> _PROBLEM TO WORK ON_
Report the number of lines in the records below that contain the word "Step", and nothing more.

> _MATERIAL SHOWN_
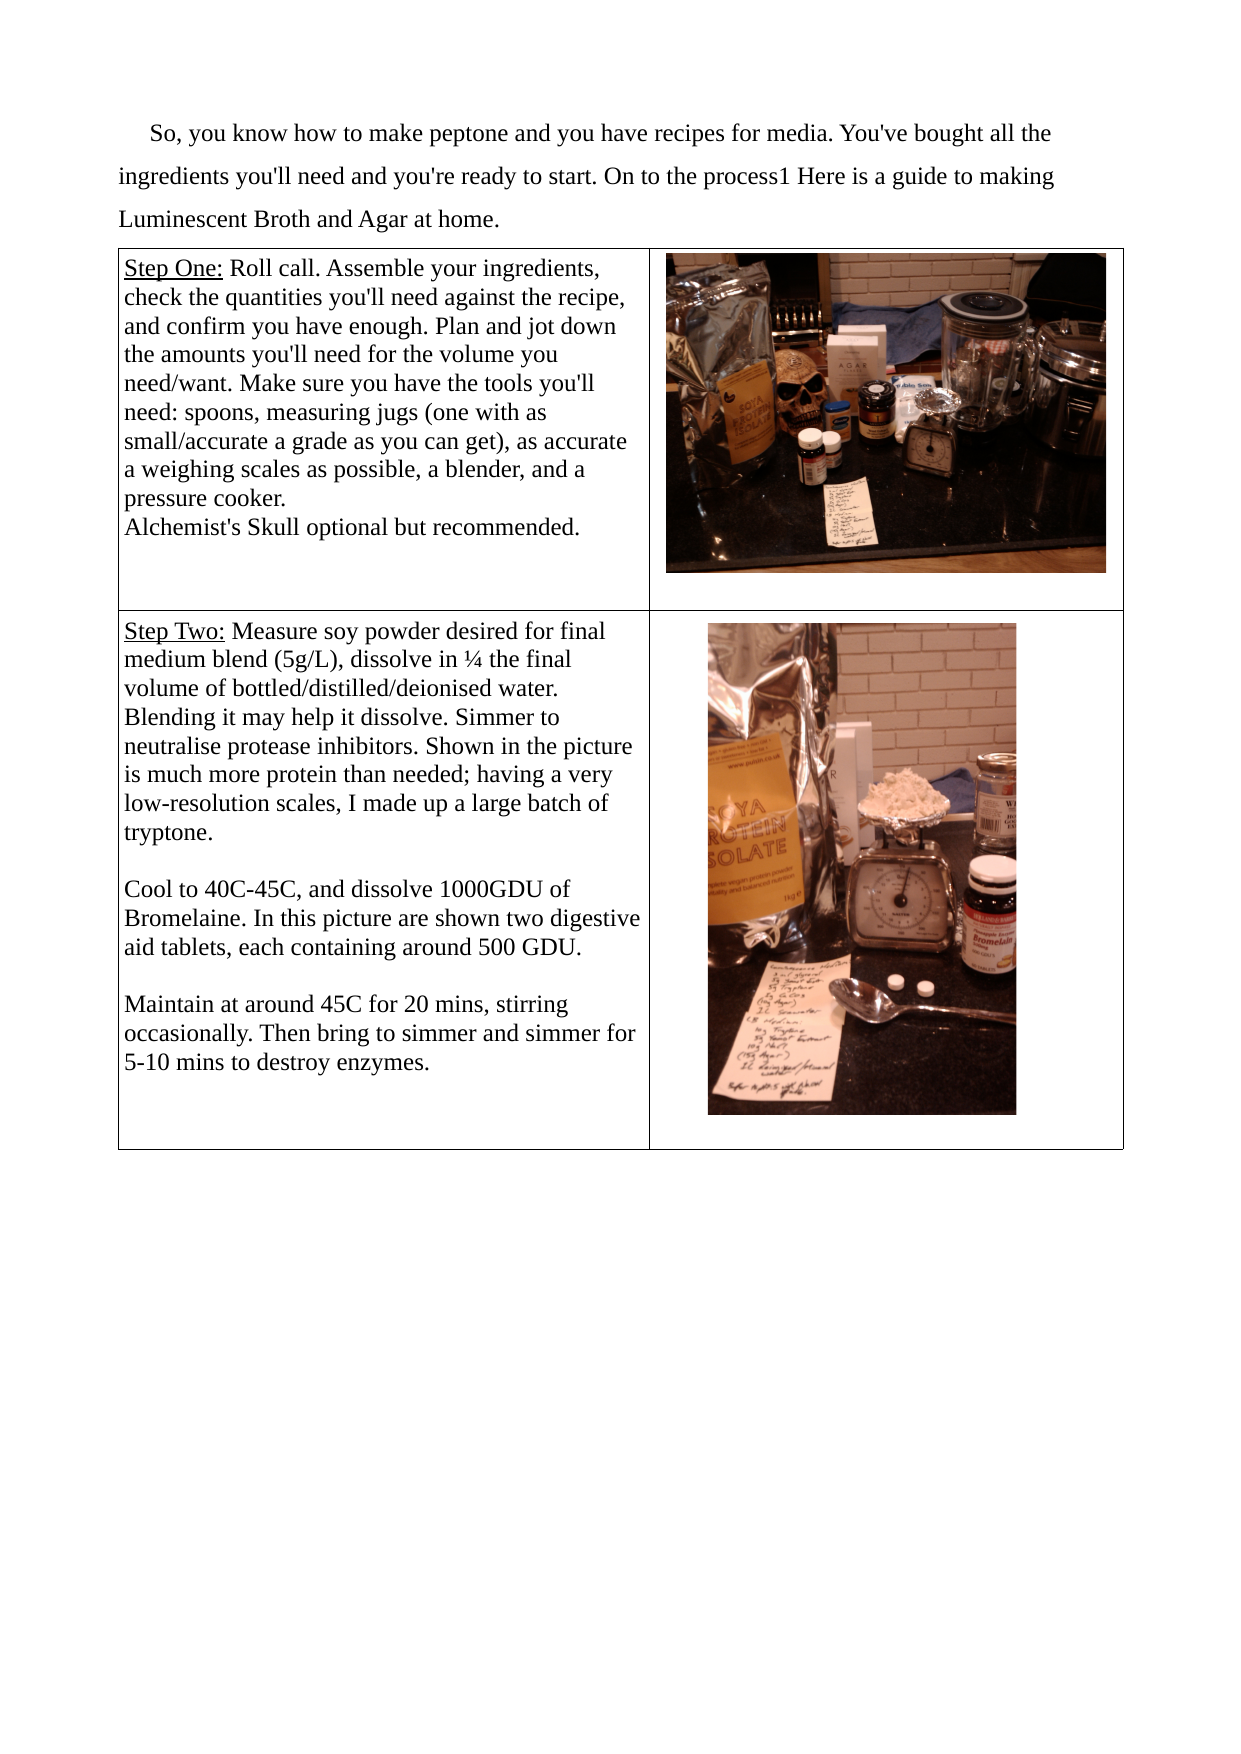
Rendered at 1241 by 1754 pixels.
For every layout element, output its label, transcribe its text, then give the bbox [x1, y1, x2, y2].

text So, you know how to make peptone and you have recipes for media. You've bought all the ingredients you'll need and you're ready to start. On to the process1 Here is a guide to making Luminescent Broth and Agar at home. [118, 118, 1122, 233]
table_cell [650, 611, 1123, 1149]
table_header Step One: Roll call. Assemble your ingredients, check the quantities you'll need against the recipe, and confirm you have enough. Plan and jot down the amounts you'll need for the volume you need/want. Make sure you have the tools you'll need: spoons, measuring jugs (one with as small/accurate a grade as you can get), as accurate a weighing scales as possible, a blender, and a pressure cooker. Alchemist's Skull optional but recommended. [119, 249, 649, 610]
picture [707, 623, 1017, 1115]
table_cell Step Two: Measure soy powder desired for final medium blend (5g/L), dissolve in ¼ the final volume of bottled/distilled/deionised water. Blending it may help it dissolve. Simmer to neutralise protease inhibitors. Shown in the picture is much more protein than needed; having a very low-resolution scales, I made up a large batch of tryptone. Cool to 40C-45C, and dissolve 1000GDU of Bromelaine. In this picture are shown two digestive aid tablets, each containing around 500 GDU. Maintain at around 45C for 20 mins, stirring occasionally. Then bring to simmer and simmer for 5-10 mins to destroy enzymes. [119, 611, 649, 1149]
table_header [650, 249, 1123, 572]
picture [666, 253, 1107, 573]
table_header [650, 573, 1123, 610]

> _REPLY TO THE TASK_
2